Word for word, restate the listing; omit the pictures.

:: Raw data ::
#####
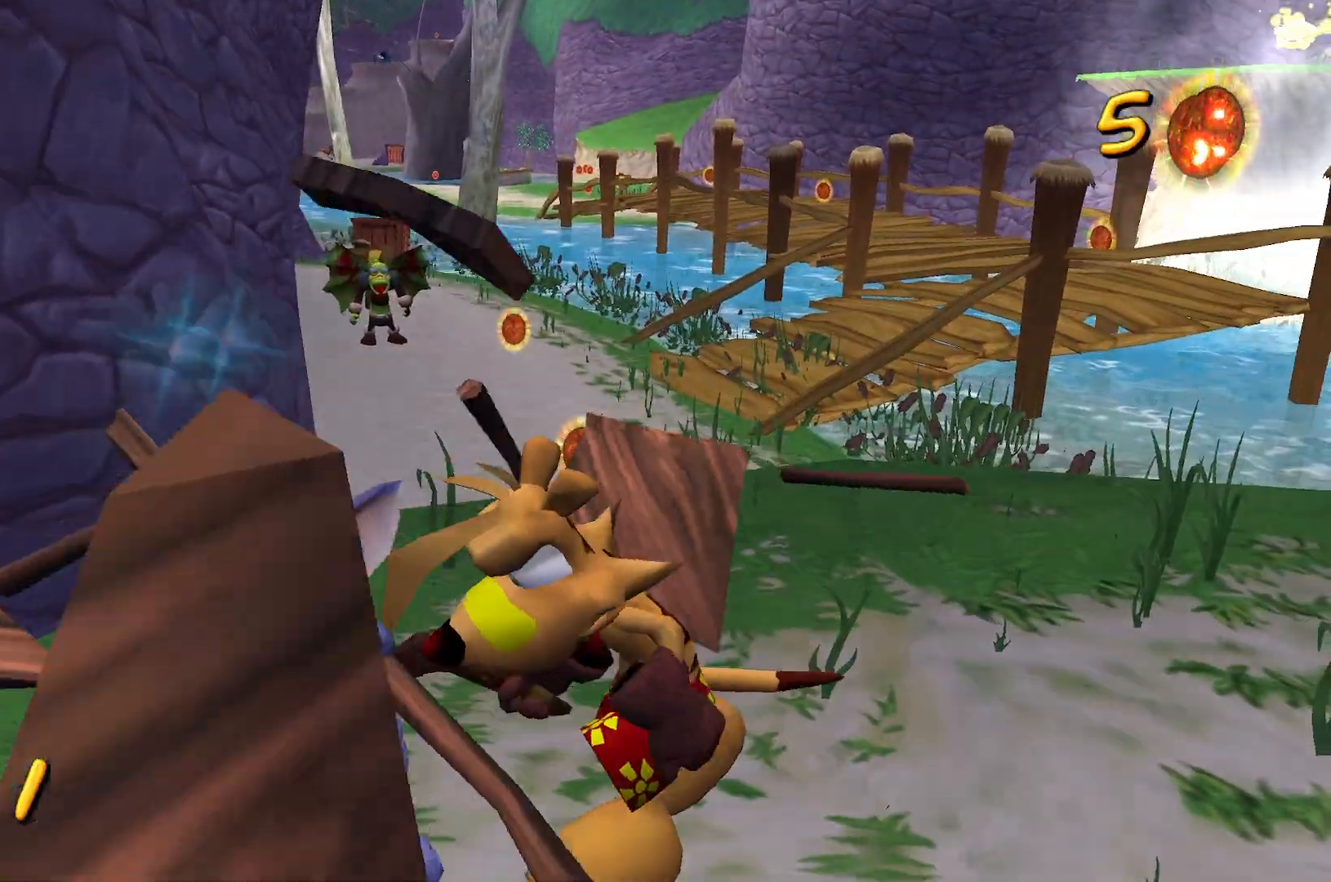
{"keys": ["w"], "events": []}
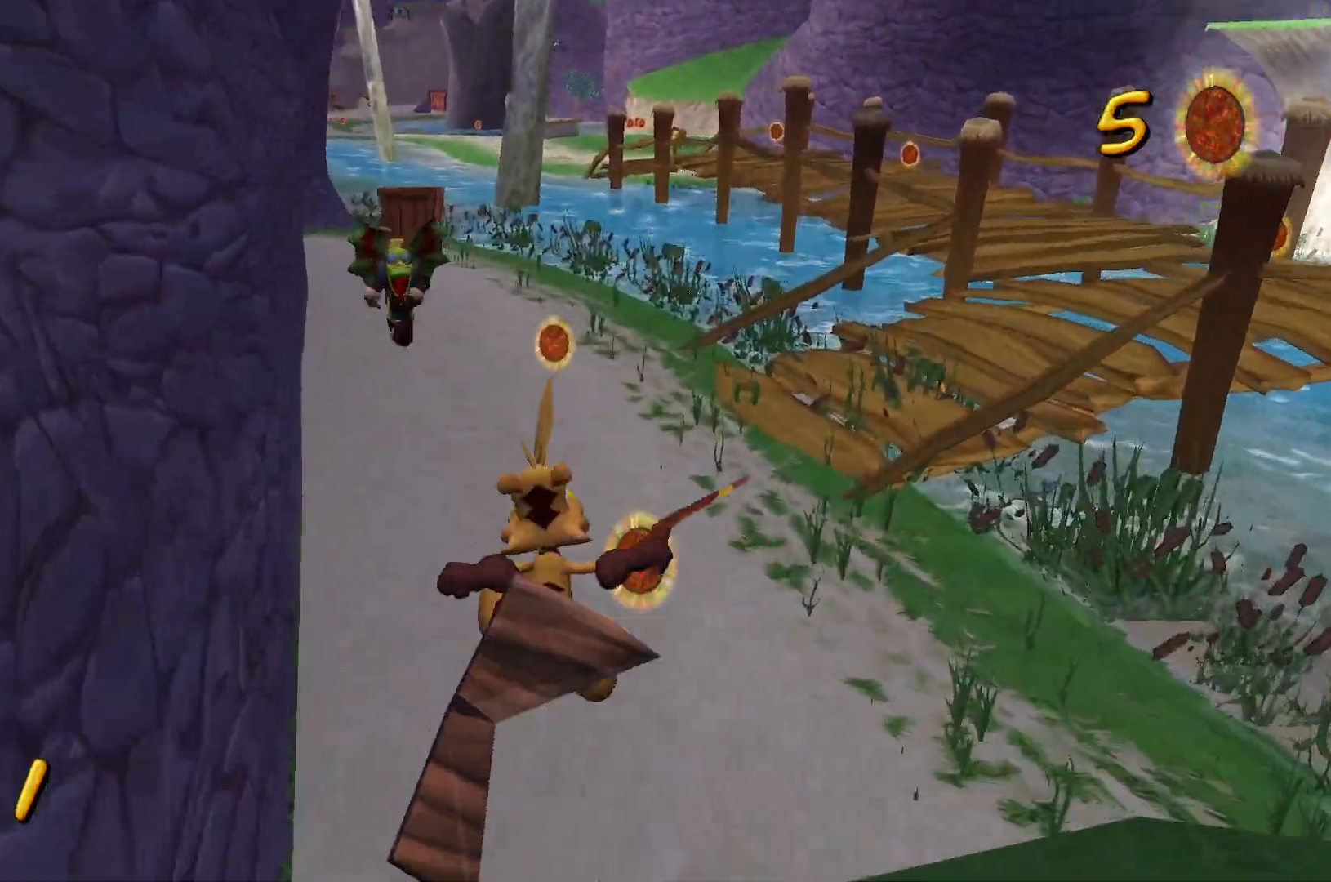
{"keys": ["w"], "events": [[183, "space", "down"], [317, "space", "up"]]}
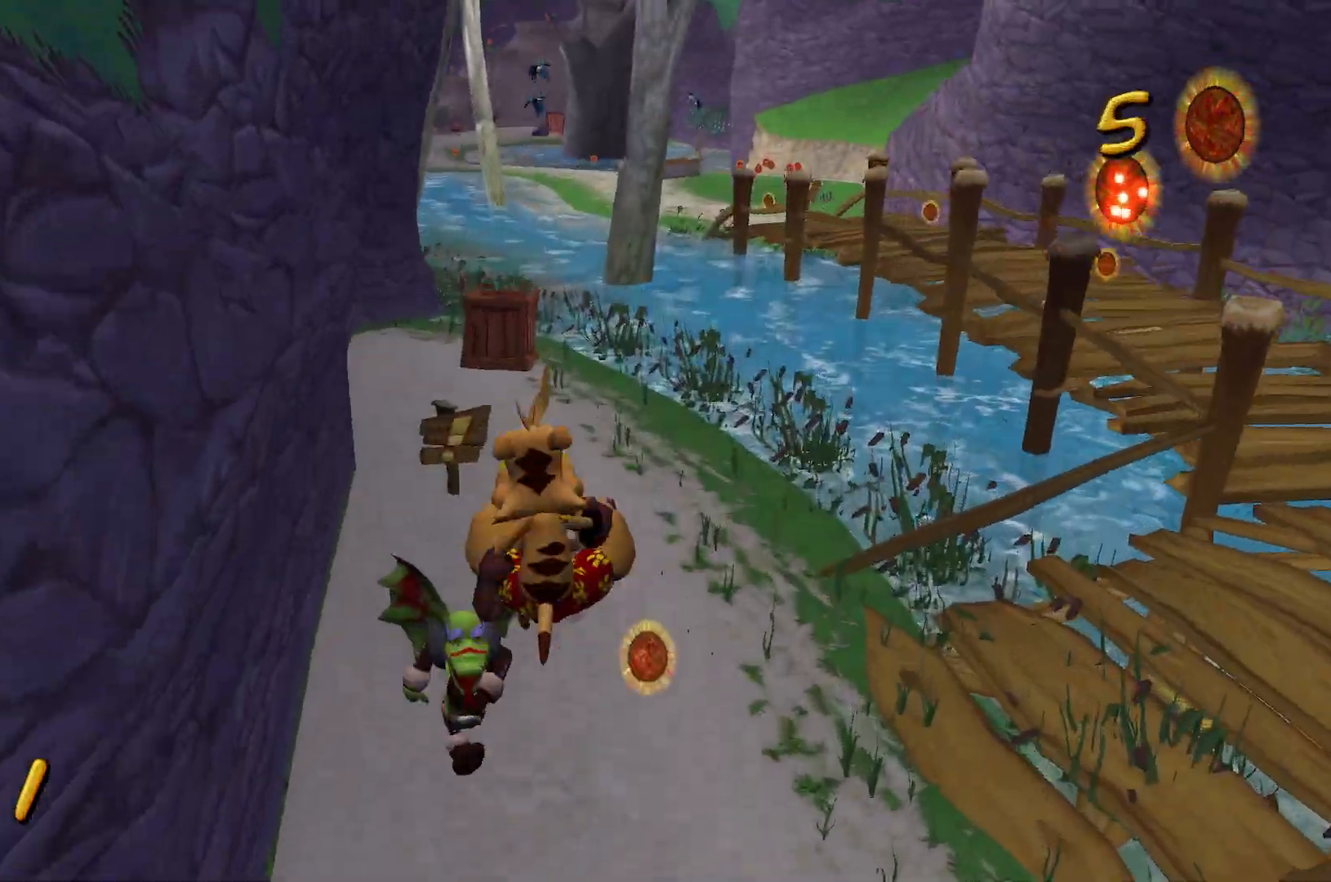
{"keys": ["w"], "events": []}
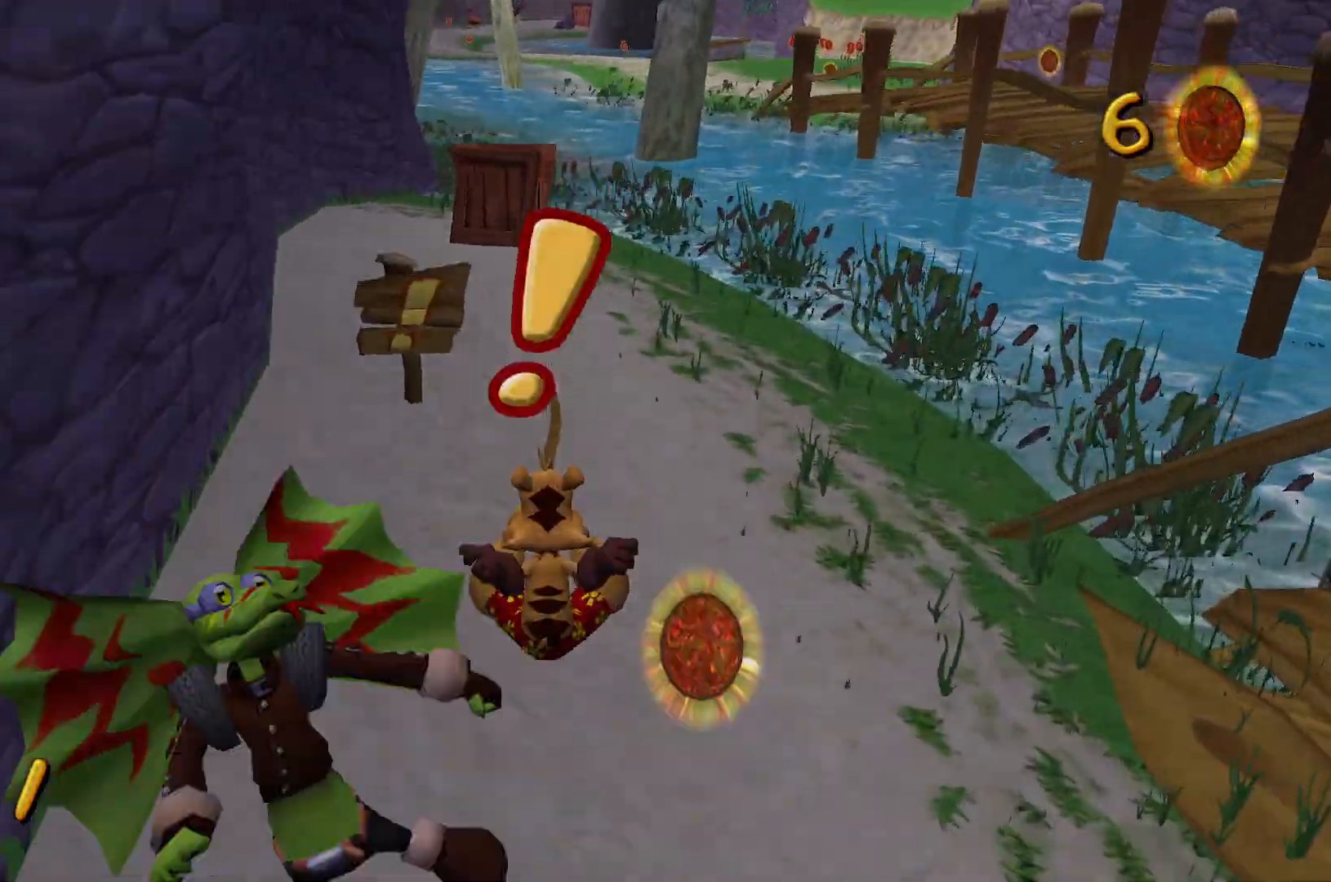
{"keys": ["w"], "events": [[133, "space", "down"], [267, "space", "up"]]}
#####
:: Reply to the exercise ::
{"keys": ["w"], "events": []}
{"keys": ["w"], "events": [[183, "space", "down"], [317, "space", "up"]]}
{"keys": ["w"], "events": []}
{"keys": ["w"], "events": [[133, "space", "down"], [267, "space", "up"]]}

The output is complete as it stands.